Chilean experts warned Wednesday that a cork of lava could lead to another explosion at the Puyehue volcano, which has caused major flight disruptions from Argentina to Australia.
Seismic activity has declined, with two tremors of a magnitude of around 2.5 recorded every hour on Tuesday, compared with several hundred of a magnitude of four or five in the hours preceding the initial June 4 eruption.
But Chile's National Service of Geology and Mining (SERNAGEOMIN), which monitors volcanic activity, said the volcano had to be kept on red alert because of the possibility of another explosion.

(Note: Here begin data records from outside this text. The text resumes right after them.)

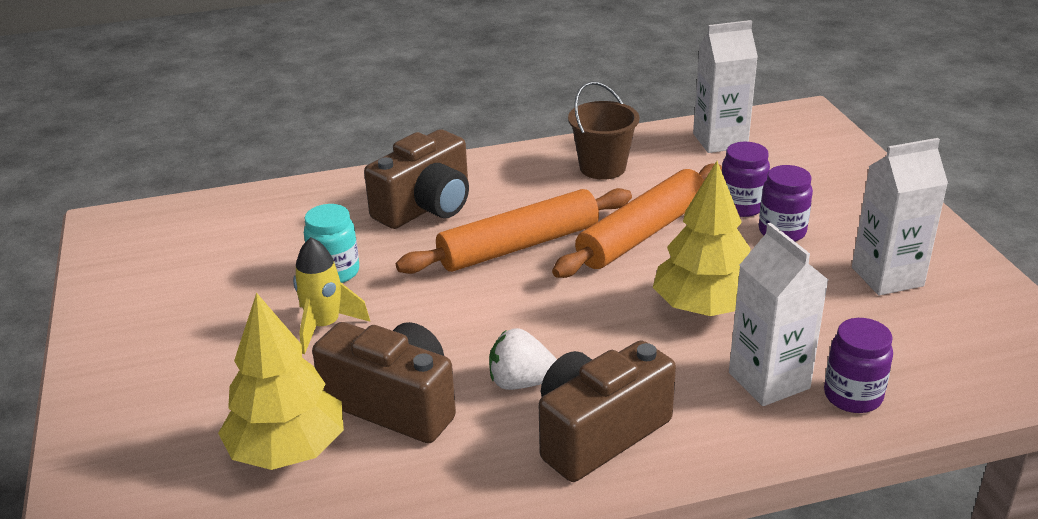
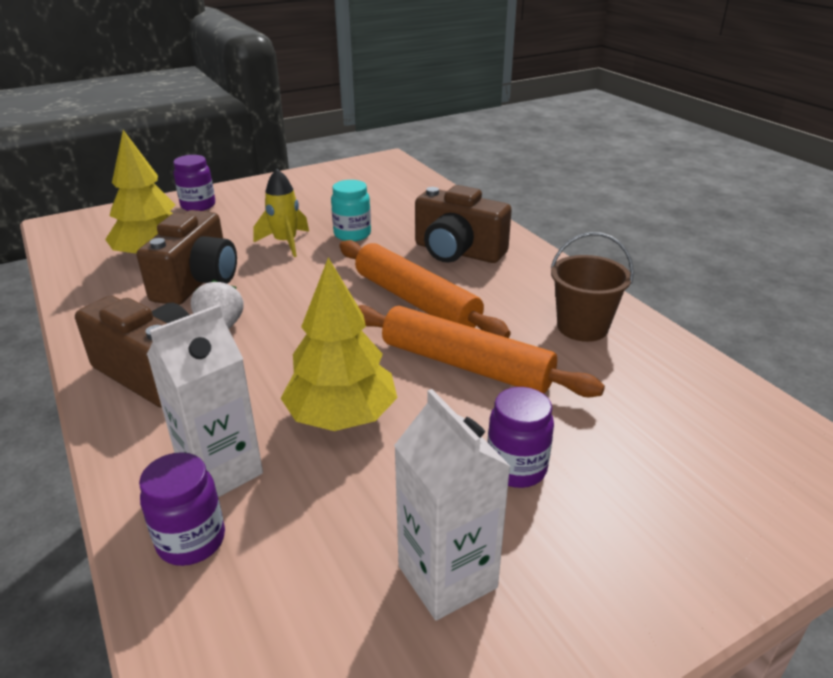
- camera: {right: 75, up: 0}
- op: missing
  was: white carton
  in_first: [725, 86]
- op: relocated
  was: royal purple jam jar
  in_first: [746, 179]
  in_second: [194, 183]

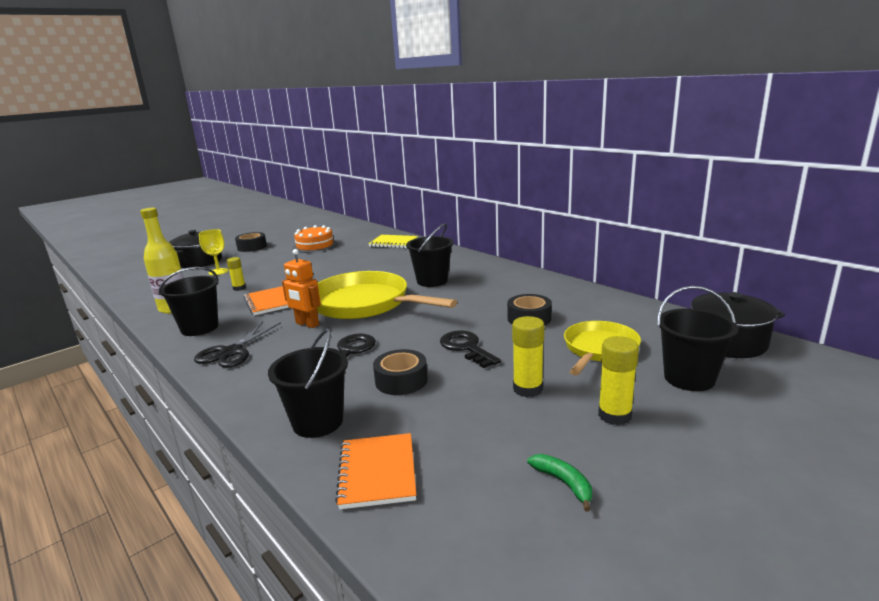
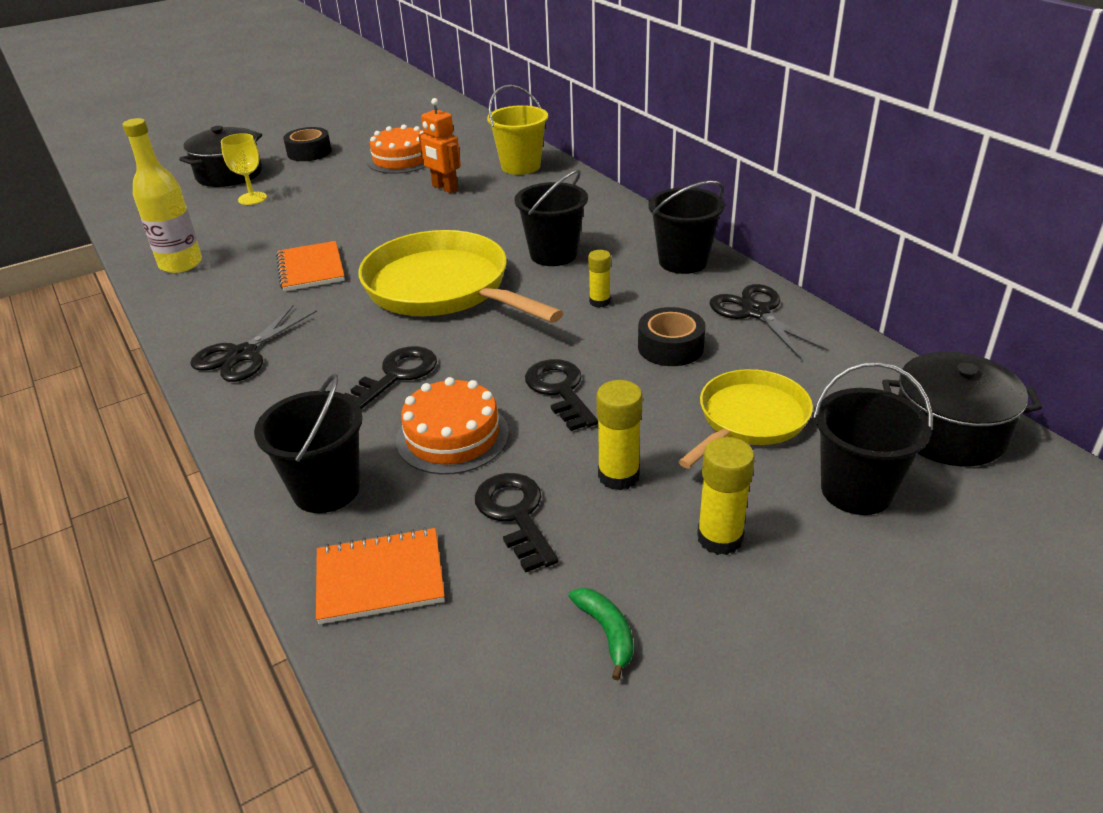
- camera: {right: 10, up: 15}
- op: appeared
  now: black key
  in_second: [517, 523]
- op: appeared
  now: black scissors
  in_second: [769, 321]
- op: relocated
  was: black sand bucket
  in_first: [189, 301]
  in_second: [686, 227]
- op: relocated
  was: golden stick of glue
  in_first: [236, 274]
  in_second: [599, 279]
- op: relocated
  was: orange robot
  in_first: [301, 288]
  in_second: [440, 145]
- op: exchanged
  was: golden notepad
  now: golden sand bucket
  in_first: [393, 241]
  in_second: [517, 130]
- op: exchanged
  was: black sticky tape
  now: orange gateau
  in_first: [400, 372]
  in_second: [452, 426]
- op: spun
  was: orange notepad
  in_first: [375, 471]
  in_second: [380, 575]
  clockwise: 75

Geologists said a cork of lava, which emerged on Tuesday and was blocking even more lava from spewing forth, had the potential to create a huge build-up in pressure.
If this continues, an explosive event remains possible because the path the lava is taking is obstructed, or because the eruption dynamic has changed, said SERNAGEOMIN director Enrique Valdivieso.
Meantime the travel misery continued for many on Wednesday with Chile's national carrier LAN suspending flights to both Temuco and Valdivia in the south and delaying services on several other routes.
Several more southern Chilean cities, including Rininahue, Llifen, Futrono, Villarrica and Pucon, were hit Tuesday by a cascade of fine ash, according to SERNAGEOMIN.
And in Australia Wednesday, several thousand airline passengers continued to face numerous delays.
In Argentina Aerolíneas, Austral and Lan Argentina announced Wednesday morning that they had begun to re-schedule southbound domestic flights due to the clearing of weather conditions. A first flight took off from Ezeiza international airport in the morning to Ushuaia, however taking a different route along the Atlantic coast.
However inbound and outbound flight services are still suspended at the following airports: Bariloche, Chapelco, Trelew, Neuquén, Viedma, El Calafate, Río Grande, Comodoro Rivadavia, Esquel, Santa Rosa, San Rafael, Bahía Blanca, and Mar del Plata.
Lan Argentina informed that their flight service to and from Aeroparque, Ezeiza and Bahía Blanca, were all running as normal. Similarly flight operations between Aeroparque and Río Gallegos are running normal.
Meanwhile in southern Argentina's Patagonia, ranchers were becoming seriously concerned about up to 1.5 million sheep and other livestock now forced to graze on ash-covered pastures.